Last, but certainly not least, we come to Saladin Ahmed and Sami Kivela’s Abbott #1, the first of a four-part series from Boom! Studios. Ahmed is best known as a sci-fi novelist, and certainly his other comics project of recent vintage, Marvel’s Black Bolt (with art by Christian Ward) falls more firmly within his genre wheelhouse, but damn if he doesn’t prove in just 22 pages here that he’s anything but a “one-trick pony.” This comic plants you right in its world (1972 Detroit) right off the bat, and protagonist Elena Abbott is the most immediately-engrossing character I’ve come across in a “major independent” book in some time. Ahmed has clearly put a lot of thought into her realization, and while the blaxploitation influence on this story is hardly hidden, Abbott’s not just some Pam Grier clone, and the situation she fins herself in is more The Serpent And The Rainbow than it is Friday Foster. All of which means, I suppose, that comparisons to Sugar Hill are likely inevitable, but for my money I think the vibe Ahmed’s going for is more an occult take on Detroit 9000. We shall see, but all signs point in that direction.

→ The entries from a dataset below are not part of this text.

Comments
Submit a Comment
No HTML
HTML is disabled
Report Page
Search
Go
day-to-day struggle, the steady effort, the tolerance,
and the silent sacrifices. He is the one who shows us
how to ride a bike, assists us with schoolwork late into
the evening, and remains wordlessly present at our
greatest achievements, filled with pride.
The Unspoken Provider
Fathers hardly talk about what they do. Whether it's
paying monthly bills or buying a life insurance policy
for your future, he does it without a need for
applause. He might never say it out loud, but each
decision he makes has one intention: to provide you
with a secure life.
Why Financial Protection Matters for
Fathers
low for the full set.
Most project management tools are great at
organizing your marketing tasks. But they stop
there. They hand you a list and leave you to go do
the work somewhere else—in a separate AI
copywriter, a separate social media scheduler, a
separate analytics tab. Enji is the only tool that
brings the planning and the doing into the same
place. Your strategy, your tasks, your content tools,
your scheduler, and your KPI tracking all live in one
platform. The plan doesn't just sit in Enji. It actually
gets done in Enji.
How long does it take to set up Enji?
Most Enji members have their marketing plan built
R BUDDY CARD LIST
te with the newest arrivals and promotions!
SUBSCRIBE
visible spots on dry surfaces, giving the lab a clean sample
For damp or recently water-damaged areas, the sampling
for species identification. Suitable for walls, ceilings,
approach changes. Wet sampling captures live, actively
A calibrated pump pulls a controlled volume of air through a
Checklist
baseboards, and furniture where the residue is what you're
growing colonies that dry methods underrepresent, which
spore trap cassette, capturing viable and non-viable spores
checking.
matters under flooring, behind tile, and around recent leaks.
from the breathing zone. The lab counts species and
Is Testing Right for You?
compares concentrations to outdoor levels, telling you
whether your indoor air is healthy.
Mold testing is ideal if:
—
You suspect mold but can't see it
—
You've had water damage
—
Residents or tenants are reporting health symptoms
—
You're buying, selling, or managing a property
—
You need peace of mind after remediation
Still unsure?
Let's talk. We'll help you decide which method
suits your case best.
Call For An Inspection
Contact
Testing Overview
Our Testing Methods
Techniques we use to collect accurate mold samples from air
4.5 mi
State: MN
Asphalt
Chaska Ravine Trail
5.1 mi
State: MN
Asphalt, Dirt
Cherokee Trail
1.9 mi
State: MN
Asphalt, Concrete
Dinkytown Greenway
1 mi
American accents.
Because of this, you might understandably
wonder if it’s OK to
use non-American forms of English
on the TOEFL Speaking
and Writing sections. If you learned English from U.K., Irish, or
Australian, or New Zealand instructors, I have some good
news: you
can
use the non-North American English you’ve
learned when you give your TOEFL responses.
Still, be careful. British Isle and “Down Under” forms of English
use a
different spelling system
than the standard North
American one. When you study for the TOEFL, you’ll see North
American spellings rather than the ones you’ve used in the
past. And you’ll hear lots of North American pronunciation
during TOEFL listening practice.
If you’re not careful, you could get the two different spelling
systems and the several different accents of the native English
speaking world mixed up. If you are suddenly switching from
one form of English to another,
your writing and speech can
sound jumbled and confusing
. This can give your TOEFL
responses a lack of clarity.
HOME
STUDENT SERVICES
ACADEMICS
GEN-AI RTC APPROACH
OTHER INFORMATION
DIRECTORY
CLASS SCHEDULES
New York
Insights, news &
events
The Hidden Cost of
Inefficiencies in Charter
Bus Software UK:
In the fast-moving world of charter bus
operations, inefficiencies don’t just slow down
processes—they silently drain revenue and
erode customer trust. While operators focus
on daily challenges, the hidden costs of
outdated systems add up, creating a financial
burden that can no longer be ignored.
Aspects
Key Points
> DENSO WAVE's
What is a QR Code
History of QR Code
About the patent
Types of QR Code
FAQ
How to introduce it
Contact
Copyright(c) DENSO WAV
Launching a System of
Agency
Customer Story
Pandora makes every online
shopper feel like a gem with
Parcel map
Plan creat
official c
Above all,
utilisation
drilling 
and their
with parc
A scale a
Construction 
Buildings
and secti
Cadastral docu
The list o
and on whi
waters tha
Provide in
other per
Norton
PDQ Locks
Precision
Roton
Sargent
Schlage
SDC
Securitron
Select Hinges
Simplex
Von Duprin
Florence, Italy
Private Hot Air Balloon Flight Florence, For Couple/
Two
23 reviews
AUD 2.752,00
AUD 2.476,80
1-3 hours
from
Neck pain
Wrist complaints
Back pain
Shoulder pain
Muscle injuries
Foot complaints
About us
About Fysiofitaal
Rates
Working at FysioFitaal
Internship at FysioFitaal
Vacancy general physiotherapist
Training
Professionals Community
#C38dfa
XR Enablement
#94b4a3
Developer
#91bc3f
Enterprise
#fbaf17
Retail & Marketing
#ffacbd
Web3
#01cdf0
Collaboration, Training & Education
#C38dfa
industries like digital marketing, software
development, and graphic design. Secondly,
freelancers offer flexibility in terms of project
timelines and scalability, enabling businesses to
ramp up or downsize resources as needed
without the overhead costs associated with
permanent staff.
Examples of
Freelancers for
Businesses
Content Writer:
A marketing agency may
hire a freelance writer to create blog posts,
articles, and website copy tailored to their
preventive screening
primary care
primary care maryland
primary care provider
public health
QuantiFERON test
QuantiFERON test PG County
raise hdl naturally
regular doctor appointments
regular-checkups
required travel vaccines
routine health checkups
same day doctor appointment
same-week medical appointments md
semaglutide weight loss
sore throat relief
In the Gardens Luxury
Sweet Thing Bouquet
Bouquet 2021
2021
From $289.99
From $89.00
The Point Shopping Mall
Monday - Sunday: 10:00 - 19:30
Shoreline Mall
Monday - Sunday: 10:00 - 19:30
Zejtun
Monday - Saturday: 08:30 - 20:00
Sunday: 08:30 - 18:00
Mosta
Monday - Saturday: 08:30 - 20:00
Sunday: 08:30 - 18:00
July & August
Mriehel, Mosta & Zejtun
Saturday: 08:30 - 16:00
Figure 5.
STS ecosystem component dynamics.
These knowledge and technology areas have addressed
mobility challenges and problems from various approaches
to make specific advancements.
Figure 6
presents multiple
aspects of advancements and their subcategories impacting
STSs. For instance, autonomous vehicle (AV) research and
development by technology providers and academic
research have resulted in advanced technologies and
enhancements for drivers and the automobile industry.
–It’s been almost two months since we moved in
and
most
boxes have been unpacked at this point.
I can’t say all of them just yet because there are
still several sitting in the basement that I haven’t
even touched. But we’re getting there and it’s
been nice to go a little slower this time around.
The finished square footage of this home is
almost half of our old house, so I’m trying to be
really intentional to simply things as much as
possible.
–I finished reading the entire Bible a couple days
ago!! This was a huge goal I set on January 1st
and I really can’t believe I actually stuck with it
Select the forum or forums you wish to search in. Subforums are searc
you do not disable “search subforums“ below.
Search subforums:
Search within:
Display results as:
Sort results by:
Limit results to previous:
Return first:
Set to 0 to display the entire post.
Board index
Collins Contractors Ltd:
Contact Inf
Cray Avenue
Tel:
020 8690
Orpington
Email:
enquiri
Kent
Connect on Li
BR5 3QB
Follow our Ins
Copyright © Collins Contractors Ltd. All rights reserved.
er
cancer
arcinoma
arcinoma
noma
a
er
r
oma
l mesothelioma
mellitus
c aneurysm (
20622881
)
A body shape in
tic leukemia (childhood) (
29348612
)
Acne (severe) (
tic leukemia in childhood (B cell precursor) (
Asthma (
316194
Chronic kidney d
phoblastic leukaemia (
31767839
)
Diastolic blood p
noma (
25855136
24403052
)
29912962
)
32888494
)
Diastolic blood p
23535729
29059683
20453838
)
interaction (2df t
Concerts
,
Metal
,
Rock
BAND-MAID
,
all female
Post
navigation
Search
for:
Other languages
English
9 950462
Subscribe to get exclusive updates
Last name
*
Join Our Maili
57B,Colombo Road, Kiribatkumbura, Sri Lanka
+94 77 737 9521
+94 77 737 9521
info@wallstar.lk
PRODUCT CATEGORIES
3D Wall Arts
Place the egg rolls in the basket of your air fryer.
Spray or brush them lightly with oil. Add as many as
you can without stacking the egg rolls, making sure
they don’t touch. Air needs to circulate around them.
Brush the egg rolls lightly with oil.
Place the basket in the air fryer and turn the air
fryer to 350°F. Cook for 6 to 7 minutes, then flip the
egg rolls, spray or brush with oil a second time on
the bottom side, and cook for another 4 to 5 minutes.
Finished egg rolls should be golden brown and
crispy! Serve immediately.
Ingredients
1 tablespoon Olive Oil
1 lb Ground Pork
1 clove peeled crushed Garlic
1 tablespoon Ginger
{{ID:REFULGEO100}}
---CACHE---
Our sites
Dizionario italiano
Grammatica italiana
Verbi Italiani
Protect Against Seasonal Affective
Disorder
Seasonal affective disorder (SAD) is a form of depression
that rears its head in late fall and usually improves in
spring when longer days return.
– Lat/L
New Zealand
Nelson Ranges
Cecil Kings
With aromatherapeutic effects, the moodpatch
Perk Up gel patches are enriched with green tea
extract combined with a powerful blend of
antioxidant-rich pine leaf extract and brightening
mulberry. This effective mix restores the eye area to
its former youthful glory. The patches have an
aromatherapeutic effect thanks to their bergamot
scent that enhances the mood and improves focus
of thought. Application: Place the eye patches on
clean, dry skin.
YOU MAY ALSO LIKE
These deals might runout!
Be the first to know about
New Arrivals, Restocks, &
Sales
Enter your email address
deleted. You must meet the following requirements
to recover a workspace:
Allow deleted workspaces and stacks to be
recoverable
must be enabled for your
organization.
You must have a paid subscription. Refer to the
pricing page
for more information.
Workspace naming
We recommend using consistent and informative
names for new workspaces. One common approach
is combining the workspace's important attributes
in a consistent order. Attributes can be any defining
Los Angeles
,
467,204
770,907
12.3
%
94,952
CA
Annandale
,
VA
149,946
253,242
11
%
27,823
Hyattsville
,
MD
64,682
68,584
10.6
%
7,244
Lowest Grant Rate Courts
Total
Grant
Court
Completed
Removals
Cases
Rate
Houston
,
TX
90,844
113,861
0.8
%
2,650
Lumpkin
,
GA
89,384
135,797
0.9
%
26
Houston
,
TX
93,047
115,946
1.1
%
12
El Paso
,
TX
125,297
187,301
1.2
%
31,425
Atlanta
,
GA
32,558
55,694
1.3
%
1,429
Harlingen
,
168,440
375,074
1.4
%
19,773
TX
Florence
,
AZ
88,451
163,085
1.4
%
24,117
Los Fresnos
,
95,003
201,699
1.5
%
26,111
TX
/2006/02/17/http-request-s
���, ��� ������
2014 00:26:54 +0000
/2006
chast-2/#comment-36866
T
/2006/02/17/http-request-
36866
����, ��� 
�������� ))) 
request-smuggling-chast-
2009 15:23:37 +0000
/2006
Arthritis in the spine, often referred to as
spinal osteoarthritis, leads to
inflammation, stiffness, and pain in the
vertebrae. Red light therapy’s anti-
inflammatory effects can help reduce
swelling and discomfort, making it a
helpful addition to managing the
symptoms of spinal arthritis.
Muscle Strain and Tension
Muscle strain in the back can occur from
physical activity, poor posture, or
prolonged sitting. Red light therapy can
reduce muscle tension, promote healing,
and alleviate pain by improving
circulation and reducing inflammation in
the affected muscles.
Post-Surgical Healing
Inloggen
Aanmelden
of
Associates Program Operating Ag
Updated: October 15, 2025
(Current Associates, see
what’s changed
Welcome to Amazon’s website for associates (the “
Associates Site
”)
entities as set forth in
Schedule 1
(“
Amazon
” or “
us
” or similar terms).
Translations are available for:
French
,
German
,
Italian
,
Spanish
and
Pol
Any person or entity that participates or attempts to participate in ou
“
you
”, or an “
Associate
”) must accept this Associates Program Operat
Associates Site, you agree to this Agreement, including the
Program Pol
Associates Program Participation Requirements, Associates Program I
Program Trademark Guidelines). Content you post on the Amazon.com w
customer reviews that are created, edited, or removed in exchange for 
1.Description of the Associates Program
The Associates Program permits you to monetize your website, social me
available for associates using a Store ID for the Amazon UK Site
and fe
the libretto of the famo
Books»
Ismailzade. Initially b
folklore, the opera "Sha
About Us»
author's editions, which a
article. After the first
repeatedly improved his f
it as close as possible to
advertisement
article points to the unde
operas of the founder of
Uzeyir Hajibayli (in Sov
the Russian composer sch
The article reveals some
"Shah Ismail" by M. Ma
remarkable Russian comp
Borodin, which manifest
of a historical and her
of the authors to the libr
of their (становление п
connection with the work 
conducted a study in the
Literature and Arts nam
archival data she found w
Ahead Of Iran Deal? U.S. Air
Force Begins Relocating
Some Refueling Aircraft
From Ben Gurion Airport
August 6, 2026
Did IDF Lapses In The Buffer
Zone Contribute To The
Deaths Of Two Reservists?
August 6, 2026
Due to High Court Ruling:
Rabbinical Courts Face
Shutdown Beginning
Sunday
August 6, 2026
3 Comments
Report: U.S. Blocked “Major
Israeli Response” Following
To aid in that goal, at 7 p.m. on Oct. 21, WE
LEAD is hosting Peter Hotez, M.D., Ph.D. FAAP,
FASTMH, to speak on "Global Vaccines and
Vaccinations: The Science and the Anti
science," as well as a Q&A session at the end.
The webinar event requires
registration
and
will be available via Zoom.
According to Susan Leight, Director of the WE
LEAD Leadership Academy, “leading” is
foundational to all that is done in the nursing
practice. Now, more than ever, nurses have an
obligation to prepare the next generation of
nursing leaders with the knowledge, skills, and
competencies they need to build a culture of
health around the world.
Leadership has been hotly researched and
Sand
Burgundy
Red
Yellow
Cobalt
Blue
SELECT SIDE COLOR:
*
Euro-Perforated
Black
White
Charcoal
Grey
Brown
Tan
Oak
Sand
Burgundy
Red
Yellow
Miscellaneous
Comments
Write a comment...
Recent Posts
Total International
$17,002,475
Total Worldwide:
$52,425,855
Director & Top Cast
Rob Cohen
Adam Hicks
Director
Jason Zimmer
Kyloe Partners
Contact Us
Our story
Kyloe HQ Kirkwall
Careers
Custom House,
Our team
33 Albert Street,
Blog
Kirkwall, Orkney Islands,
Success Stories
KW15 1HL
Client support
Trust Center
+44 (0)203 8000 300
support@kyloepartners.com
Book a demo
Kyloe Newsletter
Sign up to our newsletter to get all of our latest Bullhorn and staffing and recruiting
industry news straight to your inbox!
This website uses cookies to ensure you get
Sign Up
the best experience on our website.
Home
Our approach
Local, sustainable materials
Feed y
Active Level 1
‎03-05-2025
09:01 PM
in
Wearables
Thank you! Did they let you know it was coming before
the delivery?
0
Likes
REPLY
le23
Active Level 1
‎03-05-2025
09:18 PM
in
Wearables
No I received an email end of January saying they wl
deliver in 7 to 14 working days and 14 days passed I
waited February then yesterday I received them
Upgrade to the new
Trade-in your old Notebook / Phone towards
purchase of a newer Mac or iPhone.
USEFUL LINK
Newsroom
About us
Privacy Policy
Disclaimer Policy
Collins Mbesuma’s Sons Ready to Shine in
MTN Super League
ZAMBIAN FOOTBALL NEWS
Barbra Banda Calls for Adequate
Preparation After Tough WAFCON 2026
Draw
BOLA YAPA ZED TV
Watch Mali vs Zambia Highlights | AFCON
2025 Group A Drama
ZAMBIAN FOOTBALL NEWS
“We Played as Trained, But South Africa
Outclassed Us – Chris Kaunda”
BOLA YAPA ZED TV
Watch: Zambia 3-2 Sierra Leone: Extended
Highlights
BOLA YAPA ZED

As for the art, Kivela’s got the whole gritty thing down — the world he’s drawing looks and feels very much “lived in” and he manages to convey plenty of authenticity without, it would seem, falling back on the crutch of photo-referencing too heavily. Abbott has a visual style to match its script and its protagonist — real, resonant, and right in the middle of it all, and while the socio-political climate portrayed is very much of the “vintage” variety, the issues at its core are hardly dated. Hell, the depressing truth is that they’ve more relevant than ever in Trump’s America. Quick summation : this is a comic not to be missed under any circumstances — so, ya know, don’t.
And that should do it for this week. A sad one to be sure but one that, nevertheless, offers some rays of hope for the medium that Mark Campos devoted so much of his life to. Join me back here in seven days for a round-up that will, hopefully, be written under far happier circumstances than this one was.